Written task — Repeat the lines from the line with "focal_35mm: 238" to the line with "focal_mm: 86" in the listing below, keeping both end lines and adding nothing.

Provided material —
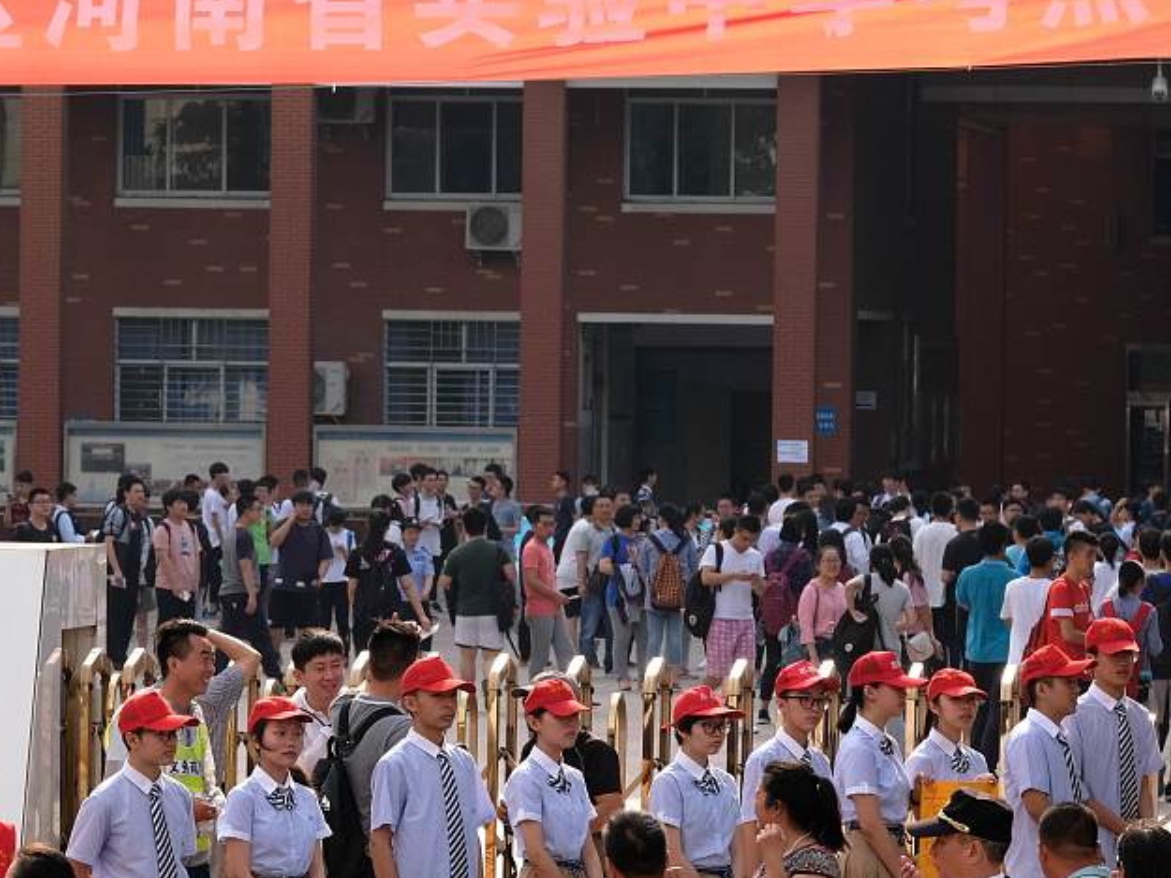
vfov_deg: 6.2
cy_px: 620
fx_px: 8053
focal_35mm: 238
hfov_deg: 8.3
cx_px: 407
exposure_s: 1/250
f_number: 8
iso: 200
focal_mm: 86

==

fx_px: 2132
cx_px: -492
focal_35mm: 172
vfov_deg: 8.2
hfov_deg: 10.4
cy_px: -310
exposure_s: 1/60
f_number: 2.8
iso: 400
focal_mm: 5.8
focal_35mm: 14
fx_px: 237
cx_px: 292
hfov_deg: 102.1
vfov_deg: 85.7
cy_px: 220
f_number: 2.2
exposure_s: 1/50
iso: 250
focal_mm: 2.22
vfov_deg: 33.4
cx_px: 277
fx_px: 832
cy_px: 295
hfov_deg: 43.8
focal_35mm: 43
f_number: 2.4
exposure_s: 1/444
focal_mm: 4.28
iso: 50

Task output —
focal_35mm: 238
hfov_deg: 8.3
cx_px: 407
exposure_s: 1/250
f_number: 8
iso: 200
focal_mm: 86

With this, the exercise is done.